Made it to the tunnel

Published: Monday, 14 June 2010

THE Chesterfield Canal Trust's Learning Boat, Python, made it right to the entrance of the disused Norwood Tunnel last Friday (13th June).

Being sealed-up this is the current Head of Navigation of the Chesterfield Canal. It was accompanied by Phoenix, another narrowboat owned by Trust member Mick Cheshire, Rod Auton tells us.

The journey started at Shireoaks Marina. It went through the 23 locks of the Turnerwood and Thorpe flights that were reopened following restoration in 2003. The last half mile however from Kiveton Park Station to the mouth of Norwood Tunnel was through dense undergrowth and very thick weed, but it arrived safely.

A passenger for the first part of the trip was Sean McGinley, the Area Manager for British Waterways from whom Python is leased. He was keen to ensure that it could negotiate the locks properly because it has been stuck in Stret Lock and Shireoaks Middle Lock on previous occasions.

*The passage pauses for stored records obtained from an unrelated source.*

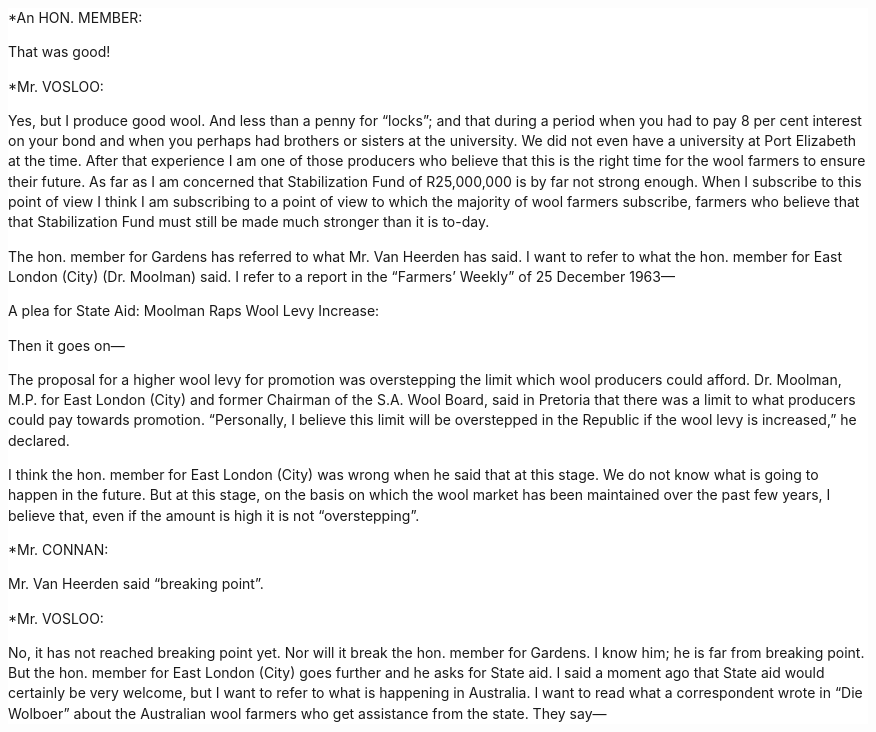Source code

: </speech>

<speech by="#hon_member">

<from>*An <person refersTo="hansard_za">HON. MEMBER</person>:</from>

<p>That was good!</p>

</speech>

<speech by="#vosloo">

<from>*Mr. <person refersTo="hansard_za">VOSLOO</person>:</from>

<p>Yes, but I produce good wool. And less than a penny for &#x201C;locks&#x201D;; and that during a period when you had to pay 8 per cent interest on your bond and when you perhaps had brothers or sisters at the university. We did not even have a university at Port Elizabeth at the time. After that experience I am one of those producers who believe that this is the right time for the wool farmers to ensure their future. As far as I am concerned that Stabilization Fund of R25,000,000 is by far not strong enough. When I subscribe to this point of view I think I am subscribing to a point of view to which the majority of wool farmers subscribe, farmers who believe that that Stabilization Fund must still be made much stronger than it is to-day.</p>

<p>The hon. member for Gardens has referred to what Mr. Van Heerden has said. I want to refer to what the hon. member for East London (City) (Dr. Moolman) said. I refer to a report in the &#x201C;Farmers&#x2019; Weekly&#x201D; of 25 December 1963&#x2014;</p>

<block name="quote">A plea for State Aid: Moolman Raps Wool Levy Increase:</block>

<p>Then it goes on&#x2014;</p>

<block name="quote">The proposal for a higher wool levy for promotion was overstepping the limit which wool producers could afford. Dr. Moolman, M.P. for East London (City) and former Chairman of the S.A. Wool Board, said in Pretoria that there was a limit to what producers could pay towards promotion. &#x201C;Personally, I believe this limit will be overstepped in the Republic if the wool levy is increased,&#x201D; he declared.</block>

<p>I think the hon. member for East London (City) was wrong when he said that at this stage. We do not know what is going to happen in the future. But at this stage, on the basis on which the wool market has been maintained over the past few years, I believe that, even if the amount is high it is not &#x201C;overstepping&#x201D;.</p>

</speech>

<speech by="#connan">

<from>*Mr. <person refersTo="hansard_za">CONNAN</person>:</from>

<p>Mr. Van Heerden said &#x201C;breaking point&#x201D;.</p>

</speech>

<speech by="#vosloo">

<from>*Mr. <person refersTo="hansard_za">VOSLOO</person>:</from>

<p>No, it has not reached breaking point yet. Nor will it break the hon. member for Gardens. I know him; he is far from breaking point. But the hon. member for East London (City) goes further and he asks for State aid. I said a moment ago that State aid would certainly be very welcome, but I want to refer to what is happening in Australia. I want to read what a correspondent wrote in &#x201C;Die Wolboer&#x201D; about the Australian wool farmers who get assistance from the state. They say&#x2014;</p>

Python is a coppered steel construction craft built by Yarwoods in Northwich and fitted out at Uxbridge. She was commissioned in February 1930. Her fleet number was 249 and her registration number was UXB 572. She came into the hands of the British Transport Commission (which eventually became British Waterways) in 1949. They shortened her in the 1980s to her current 53'. She had been out of service for a year before the Trust took her over last year. Her sister boat, Panther, is owned by the Coventry Canal Society.

Nine miles gap

The Trust is campaigning to restore the nine mile gap in the canal from the Norwood Tunnel to the five miles of open canal from Staveley to Chesterfield. This would enable boats from the Trent to cruise all the way into the proposed new £310m Waterside development which is a stone's throw from Chesterfield town centre.

Python's next big public appearance will be in the build up to the Chesterfield Canal Trust's Festival at Worksop on 17th and 18th July.